The following is a transcript of Christina Ellis’s testimony at this month’s Congressional hearing, Free Speech Under Attack: Book Bans and Academic Censorship. Christina is a 17-year-old student from Central York High School.
My name is Christina Ellis and I am a senior at Central York High School in York, Pennsylvania, and the Vice-President of PARU which is the Panther Anti-Racist Union at Central York. I’d like to discuss the book/resource ban that divided our school district. The books/resources banned were books such as, ‘I am Enough’ by Grace Beyers, ‘All Are Welcome’ by Alexendra Penfold, and even ‘Ven a mi casa’ by Dr. Suess. I remember the moment I heard about the ban, Edha Gupta, who is the president of PARU, messaged me with an article released by York Dispatch, a local news source, discussing in great detail the type of “divisive resources” that were banned.
It didn’t take long for us and countless others to realize the listed resources targeted the voice and representation of BIPOC communities, authors and creators. We knew that this ban didn’t represent our school district as the 2nd most diverse district within York County. Thus, we created an executive board within PARU. The board members and I decided that our first initiative was to peacefully protest outside our high school every morning until the ban was reversed and that is what we did. 70 plus students and even staff at the high school stood outside our school with signs like, “Black Lives Matter” and “Diversity Belongs in Education.” We stood in solidarity until our presence was known and soon enough our presence was recognized. News anchors like Fox News and CNN picked up our story and after all the news coverage, our school board reversed the ban as of September 2021. We did not rejoice at this news for long because we realized that there is more work that needs to be done. Myself and those in PARU will continue to strive for equality and diversity not only within our classrooms but within our community.
The reason I stood against my school district’s book ban was because I didn’t want future African American kids to go through some of the things I went through growing up because of the lack of cultural sensitivity in my schooling experience. I also didn’t want minority students in general feeling like their culture didn’t matter because in school there was little to no representation for them.

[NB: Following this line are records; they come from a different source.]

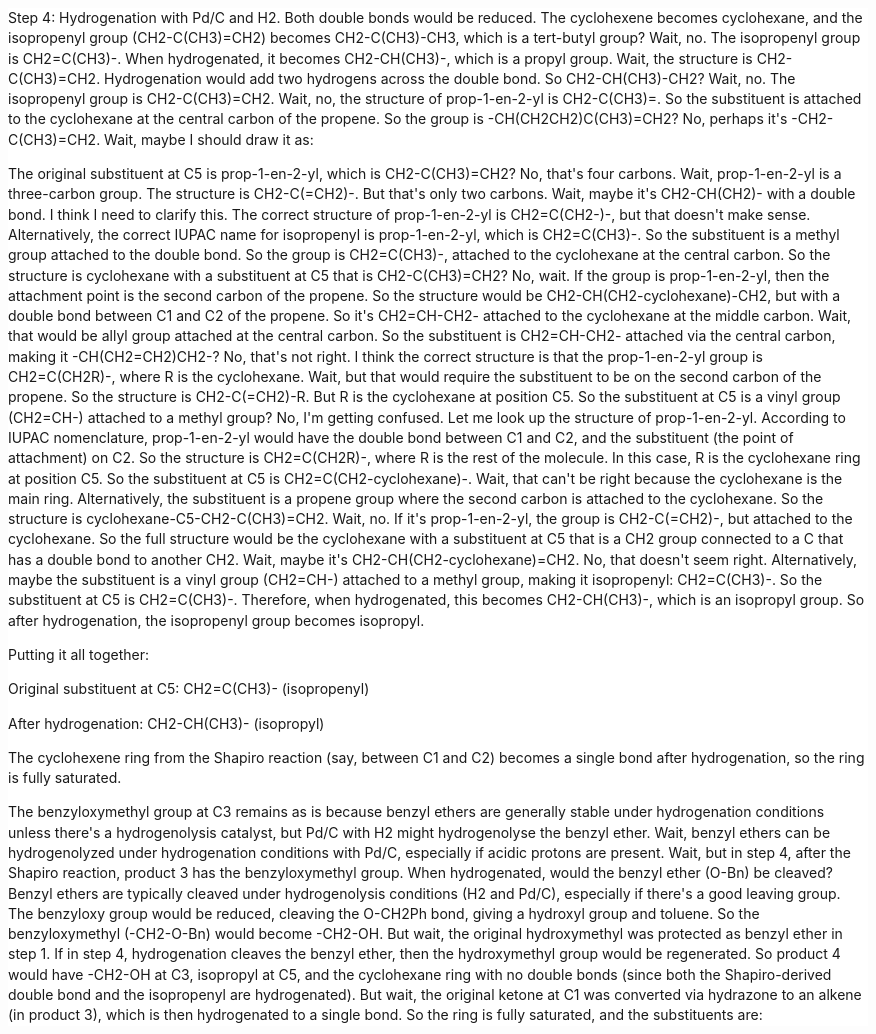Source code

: Step 4: Hydrogenation with Pd/C and H2. Both double bonds would be reduced. The cyclohexene becomes cyclohexane, and the isopropenyl group (CH2-C(CH3)=CH2) becomes CH2-C(CH3)-CH3, which is a tert-butyl group? Wait, no. The isopropenyl group is CH2=C(CH3)-. When hydrogenated, it becomes CH2-CH(CH3)-, which is a propyl group. Wait, the structure is CH2-C(CH3)=CH2. Hydrogenation would add two hydrogens across the double bond. So CH2-CH(CH3)-CH2? Wait, no. The isopropenyl group is CH2-C(CH3)=CH2. Wait, no, the structure of prop-1-en-2-yl is CH2-C(CH3)=. So the substituent is attached to the cyclohexane at the central carbon of the propene. So the group is -CH(CH2CH2)C(CH3)=CH2? No, perhaps it's -CH2-C(CH3)=CH2. Wait, maybe I should draw it as:

The original substituent at C5 is prop-1-en-2-yl, which is CH2-C(CH3)=CH2? No, that's four carbons. Wait, prop-1-en-2-yl is a three-carbon group. The structure is CH2-C(=CH2)-. But that's only two carbons. Wait, maybe it's CH2-CH(CH2)- with a double bond. I think I need to clarify this. The correct structure of prop-1-en-2-yl is CH2=C(CH2-)-, but that doesn't make sense. Alternatively, the correct IUPAC name for isopropenyl is prop-1-en-2-yl, which is CH2=C(CH3)-. So the substituent is a methyl group attached to the double bond. So the group is CH2=C(CH3)-, attached to the cyclohexane at the central carbon. So the structure is cyclohexane with a substituent at C5 that is CH2-C(CH3)=CH2? No, wait. If the group is prop-1-en-2-yl, then the attachment point is the second carbon of the propene. So the structure would be CH2-CH(CH2-cyclohexane)-CH2, but with a double bond between C1 and C2 of the propene. So it's CH2=CH-CH2- attached to the cyclohexane at the middle carbon. Wait, that would be allyl group attached at the central carbon. So the substituent is CH2=CH-CH2- attached via the central carbon, making it -CH(CH2=CH2)CH2-? No, that's not right. I think the correct structure is that the prop-1-en-2-yl group is CH2=C(CH2R)-, where R is the cyclohexane. Wait, but that would require the substituent to be on the second carbon of the propene. So the structure is CH2-C(=CH2)-R. But R is the cyclohexane at position C5. So the substituent at C5 is a vinyl group (CH2=CH-) attached to a methyl group? No, I'm getting confused. Let me look up the structure of prop-1-en-2-yl. According to IUPAC nomenclature, prop-1-en-2-yl would have the double bond between C1 and C2, and the substituent (the point of attachment) on C2. So the structure is CH2=C(CH2R)-, where R is the rest of the molecule. In this case, R is the cyclohexane ring at position C5. So the substituent at C5 is CH2=C(CH2-cyclohexane)-. Wait, that can't be right because the cyclohexane is the main ring. Alternatively, the substituent is a propene group where the second carbon is attached to the cyclohexane. So the structure is cyclohexane-C5-CH2-C(CH3)=CH2. Wait, no. If it's prop-1-en-2-yl, the group is CH2-C(=CH2)-, but attached to the cyclohexane. So the full structure would be the cyclohexane with a substituent at C5 that is a CH2 group connected to a C that has a double bond to another CH2. Wait, maybe it's CH2-CH(CH2-cyclohexane)=CH2. No, that doesn't seem right. Alternatively, maybe the substituent is a vinyl group (CH2=CH-) attached to a methyl group, making it isopropenyl: CH2=C(CH3)-. So the substituent at C5 is CH2=C(CH3)-. Therefore, when hydrogenated, this becomes CH2-CH(CH3)-, which is an isopropyl group. So after hydrogenation, the isopropenyl group becomes isopropyl.

Putting it all together:

Original substituent at C5: CH2=C(CH3)- (isopropenyl)

After hydrogenation: CH2-CH(CH3)- (isopropyl)

The cyclohexene ring from the Shapiro reaction (say, between C1 and C2) becomes a single bond after hydrogenation, so the ring is fully saturated.

The benzyloxymethyl group at C3 remains as is because benzyl ethers are generally stable under hydrogenation conditions unless there's a hydrogenolysis catalyst, but Pd/C with H2 might hydrogenolyse the benzyl ether. Wait, benzyl ethers can be hydrogenolyzed under hydrogenation conditions with Pd/C, especially if acidic protons are present. Wait, but in step 4, after the Shapiro reaction, product 3 has the benzyloxymethyl group. When hydrogenated, would the benzyl ether (O-Bn) be cleaved? Benzyl ethers are typically cleaved under hydrogenolysis conditions (H2 and Pd/C), especially if there's a good leaving group. The benzyloxy group would be reduced, cleaving the O-CH2Ph bond, giving a hydroxyl group and toluene. So the benzyloxymethyl (-CH2-O-Bn) would become -CH2-OH. But wait, the original hydroxymethyl was protected as benzyl ether in step 1. If in step 4, hydrogenation cleaves the benzyl ether, then the hydroxymethyl group would be regenerated. So product 4 would have -CH2-OH at C3, isopropyl at C5, and the cyclohexane ring with no double bonds (since both the Shapiro-derived double bond and the isopropenyl are hydrogenated). But wait, the original ketone at C1 was converted via hydrazone to an alkene (in product 3), which is then hydrogenated to a single bond. So the ring is fully saturated, and the substituents are:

Here is more of my personal story, in elementary school, when the teacher would put on a documentary about slavery, kids would turn around and stare at me, the only black girl in the classroom. I found myself avoiding bringing my Caribbean food to lunch in fear of the looks and snarky comments from peers because the food was foreign to them. And sadly enough I spent the majority of my K-12 schooling straightening my hair so I wouldn’t stand out. I wanted to blend in and not be different. I didn’t want random people touching my hair without my permission. Sadly still to this day, I encounter people who think it’s ok for them to run their hands through my hair.
Books that highlight our differences and that teach others how to address diversity are crucial. These books shouldn’t be up for debate. A slideshow presentation at the beginning of the school year telling kids to be kind isn’t enough. It’s not ok to joke about the way a student chooses to dress or what they pack for lunch. Books can help kids educate themselves on various cultures and ways of life. This will decrease bullying and judgemental stares because kids will learn to approach their peers not from a place of educational ignorance but a place of compassion and understanding. This world needs more people who want to pay attention to others and not only themselves. Banning books of those of a minority or unique background silences their voices and erases their history. And arguably it is taking away their right to express themselves. These are words on a page that have the power to change a cold heart to warm. It’s not indoctrination, it’s education.